▸ Dataset extract:
[Start of section]
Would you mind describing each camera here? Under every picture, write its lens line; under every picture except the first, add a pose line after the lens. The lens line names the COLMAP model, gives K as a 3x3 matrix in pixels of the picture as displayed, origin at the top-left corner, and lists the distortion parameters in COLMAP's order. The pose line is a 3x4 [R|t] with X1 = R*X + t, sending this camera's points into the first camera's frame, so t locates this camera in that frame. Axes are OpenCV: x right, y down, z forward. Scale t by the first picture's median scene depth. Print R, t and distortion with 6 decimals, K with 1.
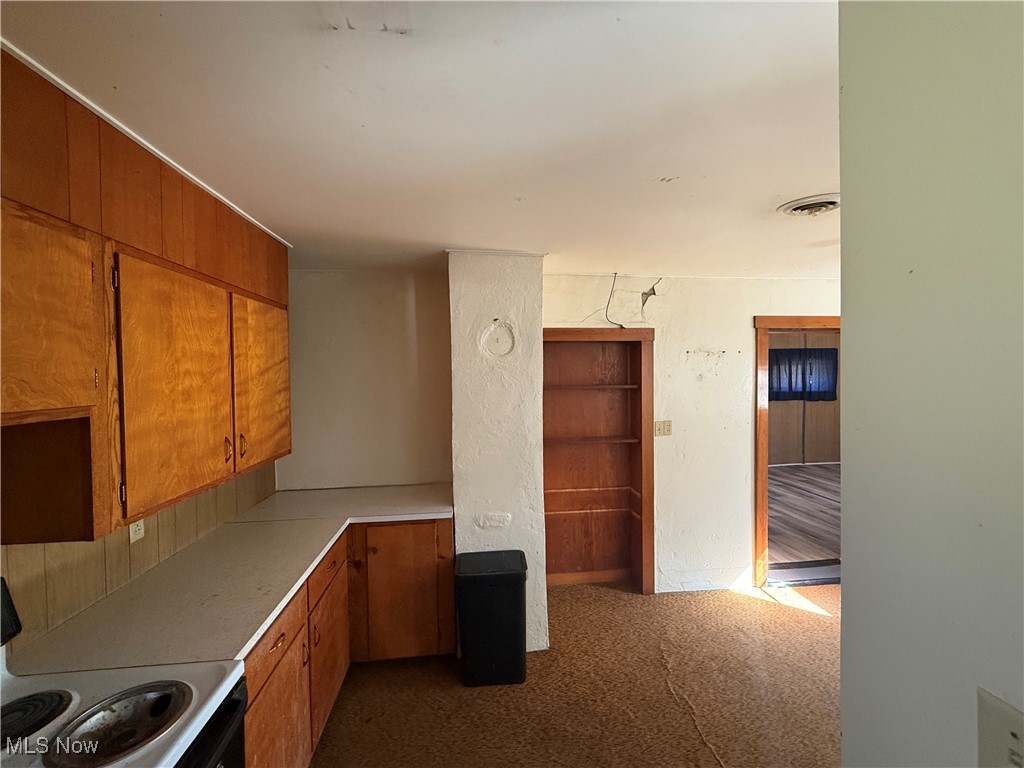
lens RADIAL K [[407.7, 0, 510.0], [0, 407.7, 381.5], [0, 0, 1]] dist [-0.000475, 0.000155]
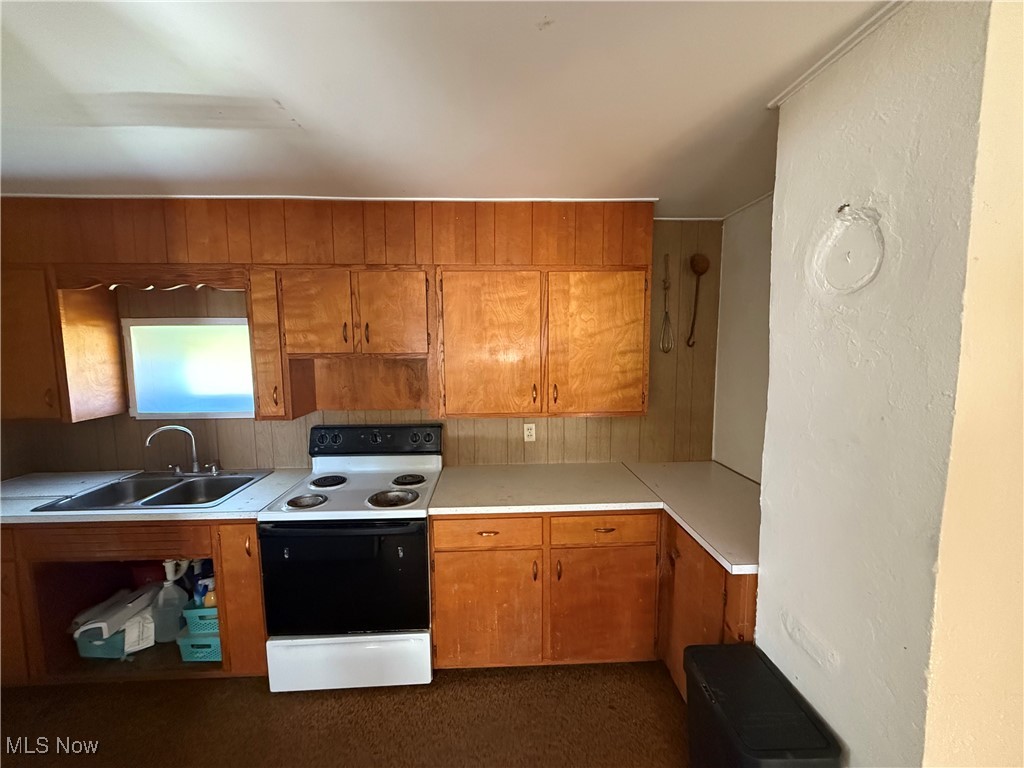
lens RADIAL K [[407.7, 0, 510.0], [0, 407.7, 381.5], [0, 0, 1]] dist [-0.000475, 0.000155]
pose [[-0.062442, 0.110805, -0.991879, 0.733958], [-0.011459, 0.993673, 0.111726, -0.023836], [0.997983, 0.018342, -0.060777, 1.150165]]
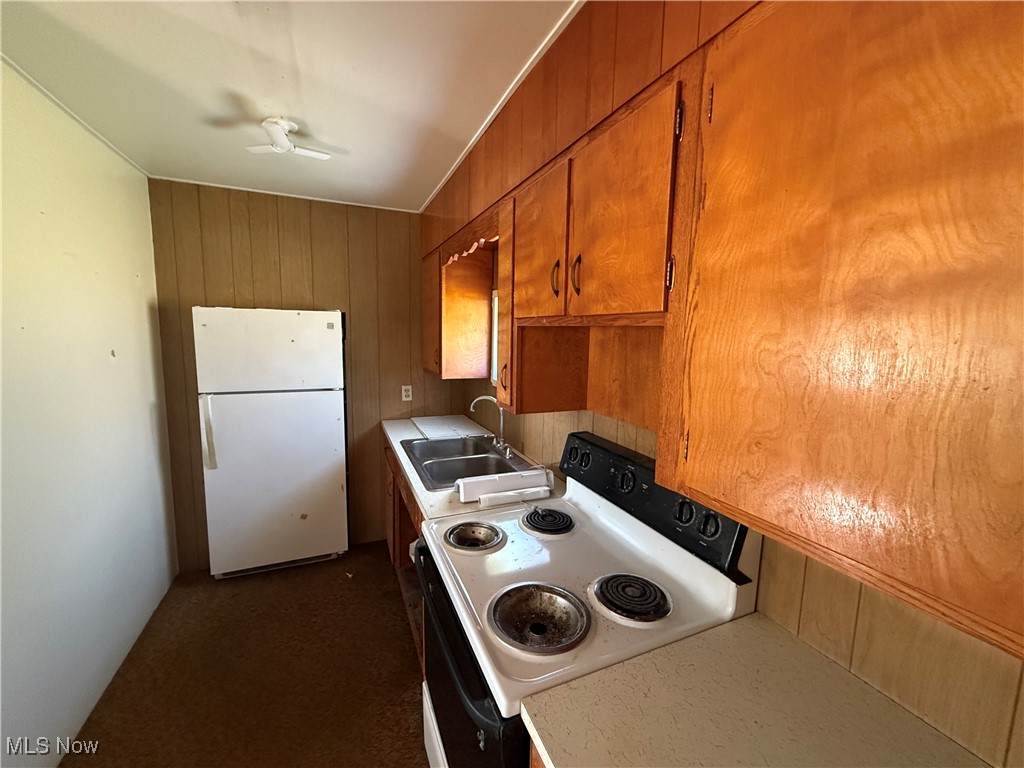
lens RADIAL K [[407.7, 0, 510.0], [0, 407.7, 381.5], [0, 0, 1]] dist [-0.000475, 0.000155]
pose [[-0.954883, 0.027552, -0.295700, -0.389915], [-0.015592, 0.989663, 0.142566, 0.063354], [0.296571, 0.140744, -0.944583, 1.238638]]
[End of section]
[Start of section]
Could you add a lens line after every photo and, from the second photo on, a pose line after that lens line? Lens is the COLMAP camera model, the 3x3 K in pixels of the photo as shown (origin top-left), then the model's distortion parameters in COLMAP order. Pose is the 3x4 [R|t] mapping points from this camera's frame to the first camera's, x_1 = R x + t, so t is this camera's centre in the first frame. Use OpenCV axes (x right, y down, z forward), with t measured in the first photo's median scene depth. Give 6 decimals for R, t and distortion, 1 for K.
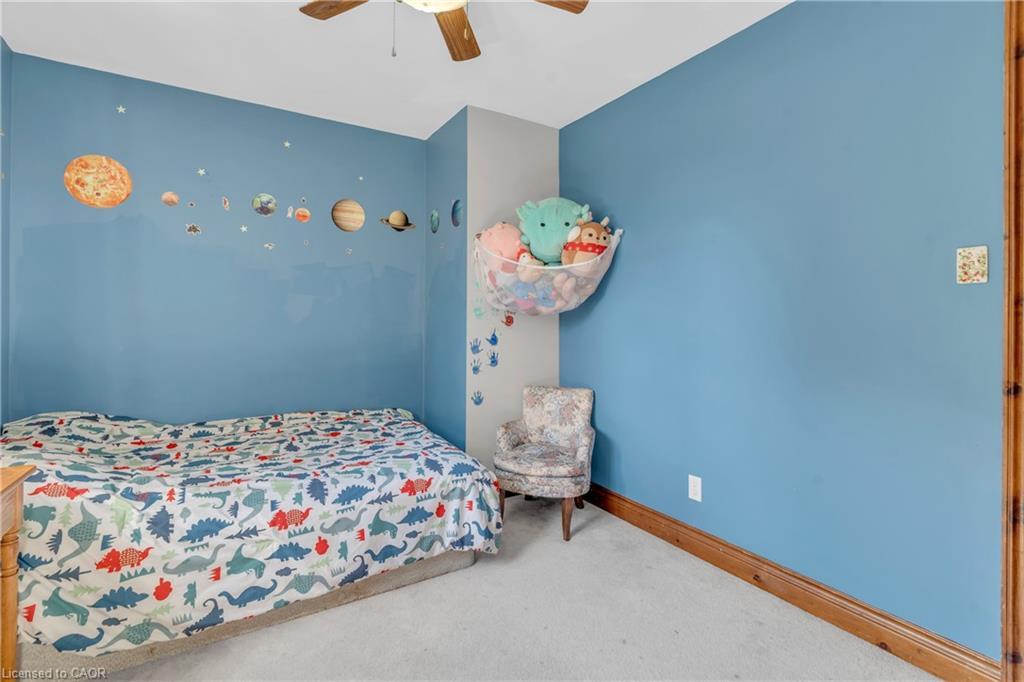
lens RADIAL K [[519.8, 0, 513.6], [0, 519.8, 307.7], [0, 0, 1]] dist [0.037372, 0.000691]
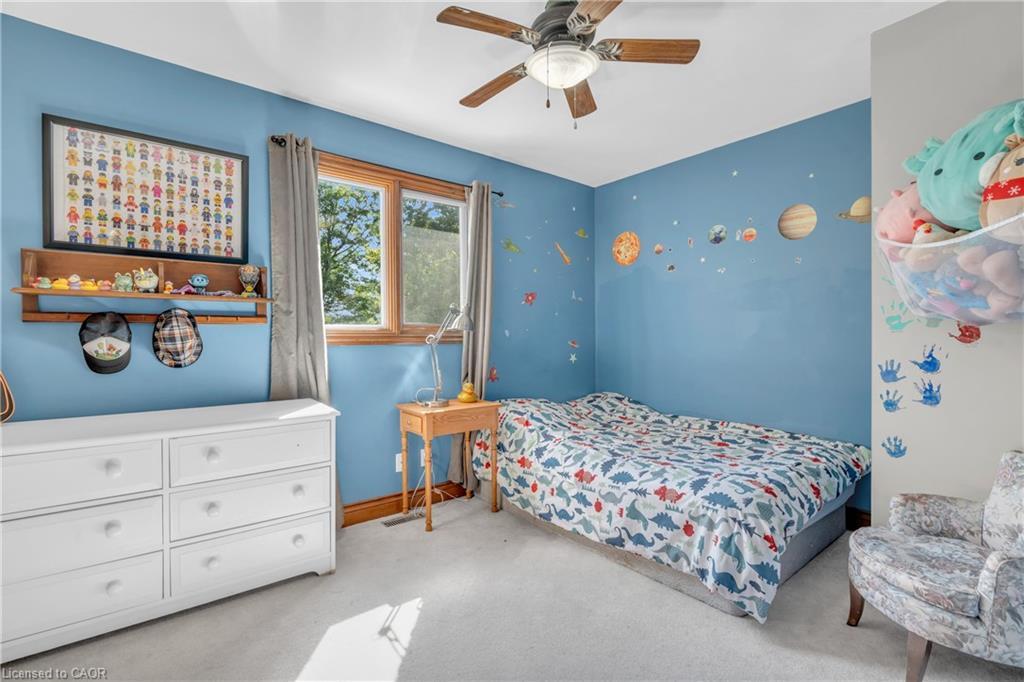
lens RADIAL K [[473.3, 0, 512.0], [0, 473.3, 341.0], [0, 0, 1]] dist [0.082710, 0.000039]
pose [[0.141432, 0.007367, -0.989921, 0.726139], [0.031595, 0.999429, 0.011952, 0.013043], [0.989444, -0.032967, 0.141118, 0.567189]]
[End of section]
▸ What to work on:
Put the lines of the listing into a JSON list of strings, one string per line with blank lines skipped, starting at the line containing "Would you mind" and ending at the line containing "0.140744, -0.944583, 1.238638]]", both included. Leave the pictures out of the answer.

▸ Response area:
[
  "Would you mind describing each camera here? Under every picture, write its lens line; under every picture except the first, add a pose line after the lens. The lens line names the COLMAP model, gives K as a 3x3 matrix in pixels of the picture as displayed, origin at the top-left corner, and lists the distortion parameters in COLMAP's order. The pose line is a 3x4 [R|t] with X1 = R*X + t, sending this camera's points into the first camera's frame, so t locates this camera in that frame. Axes are OpenCV: x right, y down, z forward. Scale t by the first picture's median scene depth. Print R, t and distortion with 6 decimals, K with 1.",
  "lens RADIAL K [[407.7, 0, 510.0], [0, 407.7, 381.5], [0, 0, 1]] dist [-0.000475, 0.000155]",
  "lens RADIAL K [[407.7, 0, 510.0], [0, 407.7, 381.5], [0, 0, 1]] dist [-0.000475, 0.000155]",
  "pose [[-0.062442, 0.110805, -0.991879, 0.733958], [-0.011459, 0.993673, 0.111726, -0.023836], [0.997983, 0.018342, -0.060777, 1.150165]]",
  "lens RADIAL K [[407.7, 0, 510.0], [0, 407.7, 381.5], [0, 0, 1]] dist [-0.000475, 0.000155]",
  "pose [[-0.954883, 0.027552, -0.295700, -0.389915], [-0.015592, 0.989663, 0.142566, 0.063354], [0.296571, 0.140744, -0.944583, 1.238638]]"
]